All this does not mean that VCs are not looking at startups at all. The flavour of the month is biotech firms. Agrees Sarath Naru, MD, APIDC Venture Capital, which launched India's first biotech fund (Rs 150 crore): "As yet there are very few mature companies in the biotech space so you have to fund startups. Even with Rs 5 crore you can fund the startup requirements of a biotech enterprise." However, Natarajan feels that not much has happened in this sector in the past two years. Except for some deals like that of the Bangalore-based Strand Genomics, which raised $4.6 million from WestBridge Capital Partners, UTI Ventures and angel investors.
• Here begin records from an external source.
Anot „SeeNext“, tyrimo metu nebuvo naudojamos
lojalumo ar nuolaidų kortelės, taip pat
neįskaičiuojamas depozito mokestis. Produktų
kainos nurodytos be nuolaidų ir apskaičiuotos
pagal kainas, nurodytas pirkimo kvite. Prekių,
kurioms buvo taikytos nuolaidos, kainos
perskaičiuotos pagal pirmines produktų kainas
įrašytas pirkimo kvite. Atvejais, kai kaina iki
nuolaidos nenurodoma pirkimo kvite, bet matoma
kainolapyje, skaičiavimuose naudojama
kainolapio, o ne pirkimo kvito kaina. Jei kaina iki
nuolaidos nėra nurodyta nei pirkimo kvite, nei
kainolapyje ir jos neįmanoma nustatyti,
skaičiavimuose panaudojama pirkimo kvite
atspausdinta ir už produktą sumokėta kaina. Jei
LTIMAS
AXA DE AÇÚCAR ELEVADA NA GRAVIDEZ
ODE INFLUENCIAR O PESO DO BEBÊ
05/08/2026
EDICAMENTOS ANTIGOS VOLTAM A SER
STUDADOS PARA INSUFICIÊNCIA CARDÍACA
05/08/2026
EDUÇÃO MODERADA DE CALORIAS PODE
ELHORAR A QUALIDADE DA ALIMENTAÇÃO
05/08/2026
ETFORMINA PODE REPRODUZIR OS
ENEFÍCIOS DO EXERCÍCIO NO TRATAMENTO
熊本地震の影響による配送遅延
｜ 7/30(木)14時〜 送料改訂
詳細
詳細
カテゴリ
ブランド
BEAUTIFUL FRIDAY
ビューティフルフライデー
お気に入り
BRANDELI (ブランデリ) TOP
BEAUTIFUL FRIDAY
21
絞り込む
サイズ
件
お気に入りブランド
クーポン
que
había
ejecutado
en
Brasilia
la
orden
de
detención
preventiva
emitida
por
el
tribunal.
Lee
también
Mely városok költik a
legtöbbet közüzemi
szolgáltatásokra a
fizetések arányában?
Then there are other sunrise sectors, which have attracted the VCs. In media, the most recent deal was when Standard Chartered Private Equity invested nearly Rs 50 crore in NDTV. And GW Capital, whose portfolio includes media, healthcare (super-speciality hospital chains) and biotech (Biocon), invested in a film distribution firm, Shingar Films. Money has also flowed into retail with both departmental stores and multiplexes reaping the benefit. But according to sources, the VC pie is still loaded in favour of the BPO sector, which accounts for 90 per cent of their existing investment portfolios.

The question in such circumstances is: will the BPO boom turn out to be like the dotcom one for VCs? Saurabh Srivastava, chairman, Indian Venture Capital Association, is optimistic: "Indian VCs have still not had a seven-year cycle," which is typically when they mature and make money. Well, one only hopes that they aren't heading for a seven-year ditch.